Upaya-upaya yang dapat dilakukan manusia untuk menjaga lingkungan tetap agar berkesinambungan tidak hanya dilakukan dengan merubah mindset manusia semata, melainkan sangat diperlukan juga spiritualitas dalam diri manusia. Manusia sebagai makhluk spiritualitas-religiusitas, sejatinya manusia akan lebih menyadari bahwa lingkungan sekitar adalah bagian kehidupan yang tidak pernah bisa dipisahkan. Dengan demikian, tulisan sederhana ini akan sedikit mengulas bagaimana potret yang menyebabkan terjadinya kerusakan ekologi, baik dari segi pandangan Islam tentang ekologi, dan solusi krisis lingkungan dengan menerapkan nilai-nilai spiritual.

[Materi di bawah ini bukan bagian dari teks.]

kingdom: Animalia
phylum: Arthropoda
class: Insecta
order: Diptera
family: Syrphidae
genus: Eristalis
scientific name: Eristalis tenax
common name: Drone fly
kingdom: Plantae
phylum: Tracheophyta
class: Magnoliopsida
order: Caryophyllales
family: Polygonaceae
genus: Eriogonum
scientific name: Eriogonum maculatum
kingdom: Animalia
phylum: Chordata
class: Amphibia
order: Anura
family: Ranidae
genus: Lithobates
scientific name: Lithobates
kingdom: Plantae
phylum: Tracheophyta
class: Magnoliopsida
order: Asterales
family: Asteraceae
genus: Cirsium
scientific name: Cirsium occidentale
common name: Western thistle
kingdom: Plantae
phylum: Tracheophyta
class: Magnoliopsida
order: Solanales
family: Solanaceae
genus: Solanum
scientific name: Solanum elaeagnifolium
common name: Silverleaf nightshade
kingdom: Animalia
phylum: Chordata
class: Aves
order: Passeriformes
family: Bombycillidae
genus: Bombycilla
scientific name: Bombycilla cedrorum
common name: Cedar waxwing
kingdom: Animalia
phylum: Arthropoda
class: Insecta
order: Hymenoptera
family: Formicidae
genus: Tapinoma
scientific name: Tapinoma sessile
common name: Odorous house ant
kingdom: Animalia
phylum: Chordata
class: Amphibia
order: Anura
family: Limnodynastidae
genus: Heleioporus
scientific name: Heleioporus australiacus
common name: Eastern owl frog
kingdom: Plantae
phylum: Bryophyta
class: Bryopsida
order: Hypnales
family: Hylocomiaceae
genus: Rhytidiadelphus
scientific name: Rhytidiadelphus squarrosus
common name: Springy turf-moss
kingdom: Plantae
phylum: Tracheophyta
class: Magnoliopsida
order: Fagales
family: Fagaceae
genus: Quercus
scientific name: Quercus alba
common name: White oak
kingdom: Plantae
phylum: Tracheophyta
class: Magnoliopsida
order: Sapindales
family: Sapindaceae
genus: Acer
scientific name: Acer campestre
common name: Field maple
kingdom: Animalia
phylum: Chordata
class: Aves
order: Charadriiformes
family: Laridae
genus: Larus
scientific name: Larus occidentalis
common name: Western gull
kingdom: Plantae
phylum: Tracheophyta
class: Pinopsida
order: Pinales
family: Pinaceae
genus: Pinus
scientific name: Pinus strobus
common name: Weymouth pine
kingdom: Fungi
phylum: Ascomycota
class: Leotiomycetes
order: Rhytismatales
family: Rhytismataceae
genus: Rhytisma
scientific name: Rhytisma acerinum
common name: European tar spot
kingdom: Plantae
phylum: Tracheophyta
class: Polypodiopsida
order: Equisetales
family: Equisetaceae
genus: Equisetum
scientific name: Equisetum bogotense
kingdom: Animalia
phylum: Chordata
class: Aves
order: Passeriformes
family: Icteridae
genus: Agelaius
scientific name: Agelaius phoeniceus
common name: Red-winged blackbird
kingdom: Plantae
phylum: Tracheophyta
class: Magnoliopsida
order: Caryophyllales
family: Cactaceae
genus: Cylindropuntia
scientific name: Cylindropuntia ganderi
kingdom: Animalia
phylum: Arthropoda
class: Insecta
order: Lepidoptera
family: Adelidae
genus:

Didalam buku berjudul ‘Religion and the Order of Nature (1996), karya Sayyed Hossein Nasr, beliau menjelaskan bahwa memburuknya krisis ekologi tidak bisa diatasi tanpa adanya keimanan pada diri seseorang. Maksudnya semua orang dan penanaman nilai-nilai spiritual dalam diri manusia sangat penting untuk keberadaan sucinya alam. Tanpa menemukan kembali pengetahuan suci yang terdapat di dalam alam, maka akan terjadi chaos antara alam dan manusia, yang pada akhirnya akan merusak semua kehidupan manusia di muka bumi. Mempertegas argumentasinya Sayyed Nasr mengajak semua umat beragama untuk kembali memahami untuk lebih mencintai lingkungan berdasarkan ajaran tradisi semua agama dalam konteks universal yang melampaui budaya dan masyarakat. Dalam disiplin Sains dan tekonologi modern telah menghilangkan beberapa nilai-nilai yang bersifat tradisional. Oleh karena itu, revitalisasi teologi dan filsafat alam penting dilakukan dengan tujuan membatasi penerapan sains dan teknologi tersebut. Menurut Sayyed Nasr, manusia harus diselamatkan dari alam. Saat ini alam harus diselamatkan dari manusia baik dalam keadaan perang maupun damai. Tidak mungkin ada kedamaian di antara manusia jika tidak ada kedamaian dan keharmonisan dengan alam. Untuk meraih kedamaian dan keharmonisan dengan alam, maka seseorang harus dalam keadaan harmonis.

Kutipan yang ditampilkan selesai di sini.